Image
Convention de la LNC Pro

Le sprinteur français se confie sur l'évolution du cyclisme professionnel, entre révolution technologique et fidélité à ses racines. De Beauvais aux podiums du Tour de France, retour sur une belle carrière et l'un des plus beaux palmarès tricolores.

Le cyclisme n'a plus rien à voir avec celui de vos débuts. Comment avez-vous vécu cette mutation ?
Arnaud Démare : C'est incroyable à quel point tout va vite maintenant. À mes débuts, j'avais la tête dans le guidon, concentré uniquement sur la performance. Je n'avais pas forcément conscience de toutes ces instances, que ce soit l'UCI, la LNC, les organisateurs ou les syndicats... Au fil des années, j'ai vraiment compris l'importance et l'influence que ça avait sur notre quotidien, sur notre sécurité, sur l'innovation, sur les parcours. Le cyclisme avance à une vitesse folle, que ce soit avec le sport féminin qui évolue énormément, la mondialisation, les coureurs qui s'expatrient... Tout change constamment.

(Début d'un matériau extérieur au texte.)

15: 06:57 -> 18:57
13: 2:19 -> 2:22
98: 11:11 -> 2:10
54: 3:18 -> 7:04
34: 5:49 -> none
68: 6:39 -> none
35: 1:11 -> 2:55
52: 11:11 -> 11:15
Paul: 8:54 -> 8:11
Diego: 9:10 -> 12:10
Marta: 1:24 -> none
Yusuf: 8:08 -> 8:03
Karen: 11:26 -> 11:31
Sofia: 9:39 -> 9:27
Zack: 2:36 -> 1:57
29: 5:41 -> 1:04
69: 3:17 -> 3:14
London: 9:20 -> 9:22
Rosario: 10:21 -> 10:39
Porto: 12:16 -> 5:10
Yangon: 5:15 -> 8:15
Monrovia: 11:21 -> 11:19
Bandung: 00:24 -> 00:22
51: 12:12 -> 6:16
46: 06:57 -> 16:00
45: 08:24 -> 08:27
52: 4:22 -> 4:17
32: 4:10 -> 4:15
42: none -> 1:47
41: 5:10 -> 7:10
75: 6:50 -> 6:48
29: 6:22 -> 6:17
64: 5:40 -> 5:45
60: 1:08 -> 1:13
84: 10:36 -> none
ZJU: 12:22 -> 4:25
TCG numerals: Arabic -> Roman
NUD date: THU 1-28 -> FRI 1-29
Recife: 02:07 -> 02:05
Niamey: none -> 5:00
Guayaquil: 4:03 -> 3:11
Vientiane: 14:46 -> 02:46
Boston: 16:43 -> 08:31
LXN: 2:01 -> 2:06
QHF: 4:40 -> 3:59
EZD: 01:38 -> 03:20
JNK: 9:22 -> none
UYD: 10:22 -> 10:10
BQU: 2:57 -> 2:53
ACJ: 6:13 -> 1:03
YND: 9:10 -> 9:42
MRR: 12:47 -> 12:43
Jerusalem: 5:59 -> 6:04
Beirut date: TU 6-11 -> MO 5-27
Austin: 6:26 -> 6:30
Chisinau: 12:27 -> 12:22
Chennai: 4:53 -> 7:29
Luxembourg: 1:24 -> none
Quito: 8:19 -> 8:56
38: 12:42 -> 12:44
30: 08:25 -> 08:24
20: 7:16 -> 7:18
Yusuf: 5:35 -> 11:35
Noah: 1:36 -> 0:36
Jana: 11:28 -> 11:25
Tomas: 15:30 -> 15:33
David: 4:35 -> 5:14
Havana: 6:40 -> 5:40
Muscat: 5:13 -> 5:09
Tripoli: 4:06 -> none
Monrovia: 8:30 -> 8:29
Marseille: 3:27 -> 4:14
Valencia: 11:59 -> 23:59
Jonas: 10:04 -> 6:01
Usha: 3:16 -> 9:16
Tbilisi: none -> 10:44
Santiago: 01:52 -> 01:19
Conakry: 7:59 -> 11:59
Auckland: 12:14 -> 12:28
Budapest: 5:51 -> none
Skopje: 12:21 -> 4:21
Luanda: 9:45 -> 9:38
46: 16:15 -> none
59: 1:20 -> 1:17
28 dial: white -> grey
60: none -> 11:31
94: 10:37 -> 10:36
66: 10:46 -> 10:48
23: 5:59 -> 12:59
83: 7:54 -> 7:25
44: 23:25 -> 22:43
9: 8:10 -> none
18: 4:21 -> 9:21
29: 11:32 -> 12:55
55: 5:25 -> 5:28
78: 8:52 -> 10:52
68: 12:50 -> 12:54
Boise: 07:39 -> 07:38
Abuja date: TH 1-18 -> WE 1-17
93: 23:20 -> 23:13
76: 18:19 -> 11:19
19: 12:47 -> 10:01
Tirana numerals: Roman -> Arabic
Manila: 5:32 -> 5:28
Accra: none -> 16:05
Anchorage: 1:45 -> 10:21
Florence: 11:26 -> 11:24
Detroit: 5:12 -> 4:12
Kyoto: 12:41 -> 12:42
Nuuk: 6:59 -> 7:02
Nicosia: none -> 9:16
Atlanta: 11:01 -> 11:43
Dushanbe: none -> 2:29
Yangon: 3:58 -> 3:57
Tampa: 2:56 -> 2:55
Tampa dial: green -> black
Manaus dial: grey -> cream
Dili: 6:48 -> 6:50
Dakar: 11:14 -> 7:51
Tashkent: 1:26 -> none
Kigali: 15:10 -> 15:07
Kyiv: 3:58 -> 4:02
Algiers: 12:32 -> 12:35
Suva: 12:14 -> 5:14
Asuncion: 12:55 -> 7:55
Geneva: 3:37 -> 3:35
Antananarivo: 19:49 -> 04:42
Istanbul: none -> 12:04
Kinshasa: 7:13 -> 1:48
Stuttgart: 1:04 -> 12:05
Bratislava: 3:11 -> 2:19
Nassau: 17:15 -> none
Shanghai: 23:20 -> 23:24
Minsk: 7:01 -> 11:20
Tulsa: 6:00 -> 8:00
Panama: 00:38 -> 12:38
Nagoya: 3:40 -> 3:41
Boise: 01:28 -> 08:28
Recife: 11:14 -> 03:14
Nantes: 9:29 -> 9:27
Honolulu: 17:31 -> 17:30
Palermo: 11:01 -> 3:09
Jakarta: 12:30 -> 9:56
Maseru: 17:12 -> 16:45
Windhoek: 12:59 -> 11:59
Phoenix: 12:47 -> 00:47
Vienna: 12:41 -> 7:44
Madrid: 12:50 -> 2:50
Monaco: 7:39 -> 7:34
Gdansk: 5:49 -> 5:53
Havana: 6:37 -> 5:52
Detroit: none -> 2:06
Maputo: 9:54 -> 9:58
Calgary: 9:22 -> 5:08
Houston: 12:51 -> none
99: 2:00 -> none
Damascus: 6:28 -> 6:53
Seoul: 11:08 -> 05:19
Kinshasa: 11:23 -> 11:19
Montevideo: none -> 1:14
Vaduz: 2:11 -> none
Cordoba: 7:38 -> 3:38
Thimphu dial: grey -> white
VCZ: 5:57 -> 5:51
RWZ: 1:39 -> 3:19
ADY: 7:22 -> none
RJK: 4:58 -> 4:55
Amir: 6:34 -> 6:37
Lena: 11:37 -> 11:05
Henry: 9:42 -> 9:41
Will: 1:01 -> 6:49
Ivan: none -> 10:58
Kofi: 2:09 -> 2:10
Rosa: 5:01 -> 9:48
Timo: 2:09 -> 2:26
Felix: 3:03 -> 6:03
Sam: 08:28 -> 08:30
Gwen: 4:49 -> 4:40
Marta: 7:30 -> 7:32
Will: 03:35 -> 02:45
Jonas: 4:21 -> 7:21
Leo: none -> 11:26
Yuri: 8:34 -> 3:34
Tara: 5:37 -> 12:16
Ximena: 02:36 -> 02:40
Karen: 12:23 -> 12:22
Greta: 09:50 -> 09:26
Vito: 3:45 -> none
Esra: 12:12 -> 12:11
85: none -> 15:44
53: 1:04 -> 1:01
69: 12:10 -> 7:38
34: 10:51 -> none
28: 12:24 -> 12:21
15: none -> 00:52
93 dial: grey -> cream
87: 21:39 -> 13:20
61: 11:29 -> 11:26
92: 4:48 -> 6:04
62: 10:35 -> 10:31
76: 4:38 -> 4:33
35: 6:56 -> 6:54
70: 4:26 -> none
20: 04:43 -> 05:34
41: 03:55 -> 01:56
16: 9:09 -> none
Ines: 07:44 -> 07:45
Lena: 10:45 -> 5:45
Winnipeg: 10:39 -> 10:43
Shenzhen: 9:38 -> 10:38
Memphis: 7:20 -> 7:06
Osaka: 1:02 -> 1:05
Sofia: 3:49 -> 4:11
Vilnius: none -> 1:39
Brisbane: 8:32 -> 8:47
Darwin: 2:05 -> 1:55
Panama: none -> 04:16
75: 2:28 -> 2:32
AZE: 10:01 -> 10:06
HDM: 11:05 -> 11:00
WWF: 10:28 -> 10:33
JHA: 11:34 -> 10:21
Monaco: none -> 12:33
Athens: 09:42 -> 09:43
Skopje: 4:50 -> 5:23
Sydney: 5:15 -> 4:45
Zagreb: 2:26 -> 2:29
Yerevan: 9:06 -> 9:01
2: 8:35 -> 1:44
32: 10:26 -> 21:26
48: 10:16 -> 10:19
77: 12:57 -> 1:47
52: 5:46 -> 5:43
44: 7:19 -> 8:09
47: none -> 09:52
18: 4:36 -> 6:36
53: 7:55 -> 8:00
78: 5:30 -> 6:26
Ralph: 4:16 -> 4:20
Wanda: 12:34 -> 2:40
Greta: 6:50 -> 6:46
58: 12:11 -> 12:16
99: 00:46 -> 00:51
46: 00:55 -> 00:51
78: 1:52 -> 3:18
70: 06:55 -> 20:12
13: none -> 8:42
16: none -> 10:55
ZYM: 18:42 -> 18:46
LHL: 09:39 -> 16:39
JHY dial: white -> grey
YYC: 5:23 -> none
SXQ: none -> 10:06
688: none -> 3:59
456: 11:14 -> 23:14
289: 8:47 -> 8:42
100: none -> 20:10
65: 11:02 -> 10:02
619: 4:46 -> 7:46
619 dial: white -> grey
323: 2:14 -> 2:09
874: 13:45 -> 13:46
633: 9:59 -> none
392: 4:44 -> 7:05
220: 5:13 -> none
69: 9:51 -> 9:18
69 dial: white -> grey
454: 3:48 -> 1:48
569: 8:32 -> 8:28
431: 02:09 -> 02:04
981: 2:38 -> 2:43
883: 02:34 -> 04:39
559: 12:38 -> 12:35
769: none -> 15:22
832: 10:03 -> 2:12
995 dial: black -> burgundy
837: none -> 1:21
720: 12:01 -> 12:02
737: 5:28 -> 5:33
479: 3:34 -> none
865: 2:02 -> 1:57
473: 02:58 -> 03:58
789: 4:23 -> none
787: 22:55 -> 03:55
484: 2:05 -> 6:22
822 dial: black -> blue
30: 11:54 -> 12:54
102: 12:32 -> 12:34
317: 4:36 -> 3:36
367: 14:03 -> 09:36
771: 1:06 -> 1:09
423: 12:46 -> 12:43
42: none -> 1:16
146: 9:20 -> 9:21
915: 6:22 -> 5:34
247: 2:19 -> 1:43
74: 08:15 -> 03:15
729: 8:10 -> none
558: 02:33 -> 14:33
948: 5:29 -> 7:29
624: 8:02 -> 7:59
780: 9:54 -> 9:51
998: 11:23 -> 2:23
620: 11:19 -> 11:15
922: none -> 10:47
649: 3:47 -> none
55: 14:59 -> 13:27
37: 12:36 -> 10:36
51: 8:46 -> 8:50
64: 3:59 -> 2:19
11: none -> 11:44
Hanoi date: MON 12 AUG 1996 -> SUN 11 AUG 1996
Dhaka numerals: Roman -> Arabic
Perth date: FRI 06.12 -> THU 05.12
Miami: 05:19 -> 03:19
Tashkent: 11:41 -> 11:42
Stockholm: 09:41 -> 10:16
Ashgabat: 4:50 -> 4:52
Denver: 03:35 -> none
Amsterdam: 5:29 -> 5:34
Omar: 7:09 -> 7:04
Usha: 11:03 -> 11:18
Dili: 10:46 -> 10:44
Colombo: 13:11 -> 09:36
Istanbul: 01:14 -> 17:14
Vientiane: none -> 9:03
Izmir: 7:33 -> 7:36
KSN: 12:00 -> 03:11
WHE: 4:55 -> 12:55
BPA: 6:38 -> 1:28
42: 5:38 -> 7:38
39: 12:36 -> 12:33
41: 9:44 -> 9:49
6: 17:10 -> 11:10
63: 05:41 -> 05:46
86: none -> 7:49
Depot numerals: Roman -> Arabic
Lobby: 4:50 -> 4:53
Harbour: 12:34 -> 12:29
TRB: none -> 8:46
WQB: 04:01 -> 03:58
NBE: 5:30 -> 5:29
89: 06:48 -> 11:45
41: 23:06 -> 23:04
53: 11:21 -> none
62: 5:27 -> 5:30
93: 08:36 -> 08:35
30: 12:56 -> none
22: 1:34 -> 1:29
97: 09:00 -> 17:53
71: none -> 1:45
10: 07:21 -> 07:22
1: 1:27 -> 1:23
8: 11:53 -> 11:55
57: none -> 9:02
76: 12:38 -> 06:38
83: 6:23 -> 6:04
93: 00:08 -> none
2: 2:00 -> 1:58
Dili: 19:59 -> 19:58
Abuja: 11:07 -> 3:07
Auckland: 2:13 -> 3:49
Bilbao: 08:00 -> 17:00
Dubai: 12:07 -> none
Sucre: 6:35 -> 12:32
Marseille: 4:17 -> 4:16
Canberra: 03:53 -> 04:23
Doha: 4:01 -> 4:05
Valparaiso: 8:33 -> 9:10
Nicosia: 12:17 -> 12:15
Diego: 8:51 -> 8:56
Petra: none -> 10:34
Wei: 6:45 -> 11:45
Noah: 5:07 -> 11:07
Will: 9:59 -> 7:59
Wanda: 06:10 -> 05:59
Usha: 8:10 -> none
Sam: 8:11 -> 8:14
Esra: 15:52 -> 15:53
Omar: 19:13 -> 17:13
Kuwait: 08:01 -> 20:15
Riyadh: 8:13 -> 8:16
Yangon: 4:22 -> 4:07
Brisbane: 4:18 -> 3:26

La data et les nouvelles technologies ont révolutionné l'entraînement. Comment l'avez-vous vécu ?
Arnaud Démare : Aujourd'hui, il n'y a plus de hasard dans l'entraînement. C'est devenu une véritable science, tout est maîtrisé. Quand j'ai commencé, c'était le tout début des capteurs de puissance. Les jeunes aujourd'hui arrivent déjà avec une connaissance pointue sur ce sujet. La nutrition aussi a été un gros changement, notamment pendant la période Covid. Ça a permis d'augmenter les performances et l'intensité, de mieux récupérer pour recommencer le lendemain. C'est une évolution majeure.

Quels sont les moments les plus marquants de votre carrière ?
Arnaud Démare : Il y a plein de moments symboliques. Milan-San Remo m'a fait prendre conscience de ce que je pouvais faire au niveau international. Les étapes sur le Tour de France, évidemment, mes trois titres de champion de France... Et puis l'ambiance du Tour, c'est unique. C'est la vitrine du cyclisme, ce qui amène les partenaires, les sponsors. Avec les séries Netflix, j'ai vraiment vu un renouvellement du public. Après deux ans d'absence sur le Tour, quand je suis revenu, j'ai pris de plein fouet cette jeunesse et cette fête populaire sur le bord des routes. C'est devenu encore plus festif. 

Image
Grand Prix d'Isbergues

Vous avez un souvenir particulier d'avant le monde professionnel ?
Arnaud Démare : Je me souviens du Tour de Picardie à Beauvais. J'étais au collège, c'était pendant la pause déjeuner. Ma mère avait fait un mot pour que je puisse sortir. Le départ était à 500 mètres du collège. Je me revois tout seul avec mon sandwich en train de regarder le départ de la course avant de retourner en cours. C'était ma petite période où je commençais à rêver et à comprendre les rouages du cyclisme professionnel.

À quel moment avez-vous su que vous pourriez devenir professionnel ?
Arnaud Démare : Je suis issu d'une famille de vélo, j'étais dans la poussette à regarder mon père tourner sur les courses. J'ai été baigné très rapidement dans cette passion. Au début, c'était un rassemblement familial tous les week-ends avec les cousins, les grands-parents, ma sœur... Tout le monde avait sa compétition. Ensuite, j'ai été pris en équipe de France et ça marchait bien, mais je voyais encore un gros décalage avec le monde professionnel. Je me disais que c'était trop haut, que je ne pourrais pas y arriver. Et puis mon titre de Champion du monde espoir m'a fait rentrer par la grande porte, avec un respect des équipiers. Après, ça va très vite, il faut s'adapter, écouter, apprendre rapidement.

Aujourd'hui, qu'avez-vous envie de transmettre aux jeunes coureurs ?
Arnaud Démare : Il faut partager l'expérience, partager notre regard sur ces instants, ce soutien dont on ne prend pas conscience à 20 ans. Même si les jeunes connaissent énormément de choses sur le plan professionnel, il ne faut pas oublier le côté humain, l'échange, le dialogue. C'est bien les datas, les évolutions technologiques, mais il faut garder ce lien, notamment avec son territoire et son environnement. C'est ça qui fait aussi la richesse du cyclisme.